§ SET OF TASKS:
a. From the project description on employee reviews, extract the passage that starts with "The dataset I used" and goes on through "of my analysis.".
b. According to the project description on employee reviews, how many reviews does the Kaggle dataset contain?
c. In the project description on employee reviews, why will the analysis end with a recommendation about which tech company is best to work for?

§ TEXT SHOWN:
════════════════

The dataset I used is a compiled dataset from Kaggle (https://www.kaggle.com/petersunga/google-amazon-facebook-employee-reviews) which contains 67k employee reviews for the most prestigious tech companies in the United States, such as Google, Netflix, Amazon, Facebook, Apple, and Microsoft. The requirements of the project have requested that we provide a prescriptive analysis for our context and so I will be making a reccomendation at the end of my analysis that will recommend which tech company is the best to work for based on the results of my analysis.
I will be uploading the revised dataset to a local database as per the requirements of the project and I will be conducting the following topics which were covered throughout the lecture portion of CIS545-11 as well as some Exploratory Data Analysis (EDA). Below is a list of the items I will cover in this project:
- EDA
- Discriptive Analysis (Scatterplots, Histograms, Correlation, etc.)
- Linear Regression
- Logistic Regression
- Database Connections
- Calculating Averages
- Prescriptive Analysis
I have cleaned the dataset in Excel and dropped columns from the dataset which are not pertinent for the different types of Analysis that I will be performing on the dataset.
The revised content of the dataset contains the following columns:
- company
- pros
- cons
- overall-ratings
- work-balance-stars
- culture-values-stars
- career-opportunities-stars
- comp-benefit-stars
- senior-management-stars

════════════════

§ RECORDS PROVIDED:
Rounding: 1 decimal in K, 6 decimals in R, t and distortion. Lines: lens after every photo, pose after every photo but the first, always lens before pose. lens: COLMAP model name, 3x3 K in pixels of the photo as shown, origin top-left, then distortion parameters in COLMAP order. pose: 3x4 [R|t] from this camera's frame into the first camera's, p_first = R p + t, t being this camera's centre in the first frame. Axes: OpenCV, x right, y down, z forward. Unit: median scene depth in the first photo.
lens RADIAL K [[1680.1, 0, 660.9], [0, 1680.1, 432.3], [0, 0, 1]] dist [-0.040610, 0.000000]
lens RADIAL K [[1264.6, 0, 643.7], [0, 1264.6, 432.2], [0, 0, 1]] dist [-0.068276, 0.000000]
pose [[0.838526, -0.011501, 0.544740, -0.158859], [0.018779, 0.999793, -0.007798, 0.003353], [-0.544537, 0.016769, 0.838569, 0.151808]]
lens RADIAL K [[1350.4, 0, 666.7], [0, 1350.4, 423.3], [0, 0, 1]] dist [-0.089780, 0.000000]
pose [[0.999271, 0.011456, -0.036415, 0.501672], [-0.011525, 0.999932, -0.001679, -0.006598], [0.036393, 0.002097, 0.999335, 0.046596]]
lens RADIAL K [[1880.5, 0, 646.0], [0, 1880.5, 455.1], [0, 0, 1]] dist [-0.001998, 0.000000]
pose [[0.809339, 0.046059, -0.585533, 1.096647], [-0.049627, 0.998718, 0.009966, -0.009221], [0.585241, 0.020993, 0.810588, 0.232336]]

════════════════

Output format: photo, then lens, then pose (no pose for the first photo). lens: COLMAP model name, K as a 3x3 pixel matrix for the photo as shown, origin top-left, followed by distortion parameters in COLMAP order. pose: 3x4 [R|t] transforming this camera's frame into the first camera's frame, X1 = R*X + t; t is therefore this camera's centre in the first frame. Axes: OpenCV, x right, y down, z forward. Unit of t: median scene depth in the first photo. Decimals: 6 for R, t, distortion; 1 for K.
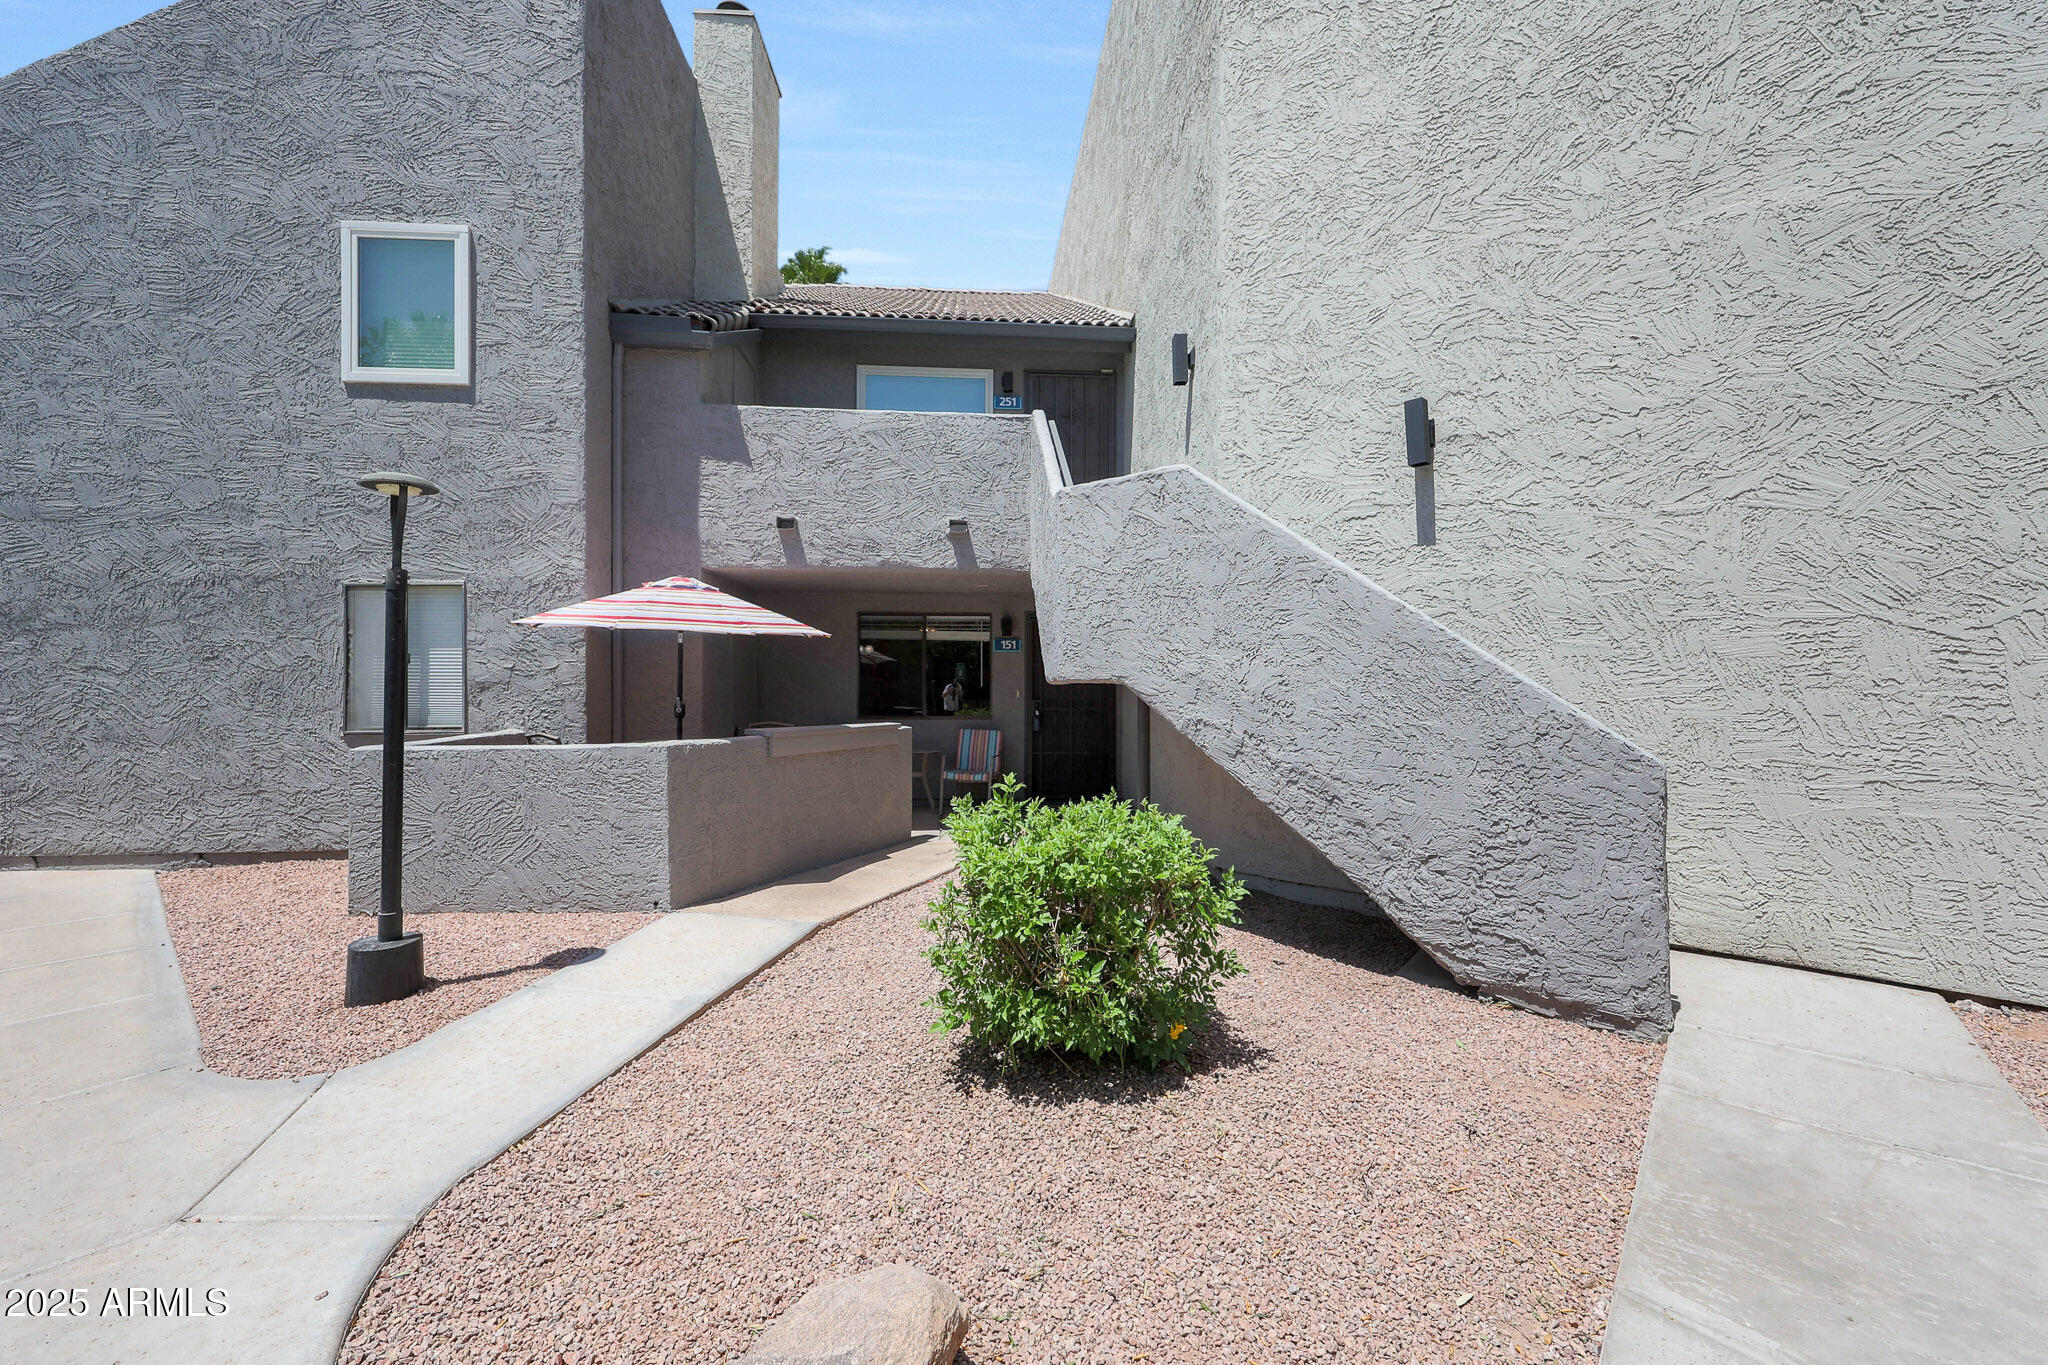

════════════════

§ SOLUTIONS BY TASK:
a.
The dataset I used is a compiled dataset from Kaggle (https://www.kaggle.com/petersunga/google-amazon-facebook-employee-reviews) which contains 67k employee reviews for the most prestigious tech companies in the United States, such as Google, Netflix, Amazon, Facebook, Apple, and Microsoft. The requirements of the project have requested that we provide a prescriptive analysis for our context and so I will be making a reccomendation at the end of my analysis that will recommend which tech company is the best to work for based on the results of my analysis.

b. It contains 67k employee reviews.

c. The project requirements ask for a prescriptive analysis of the context. To meet that requirement, the analysis ends with a recommendation of the best tech company to work for, based on its results.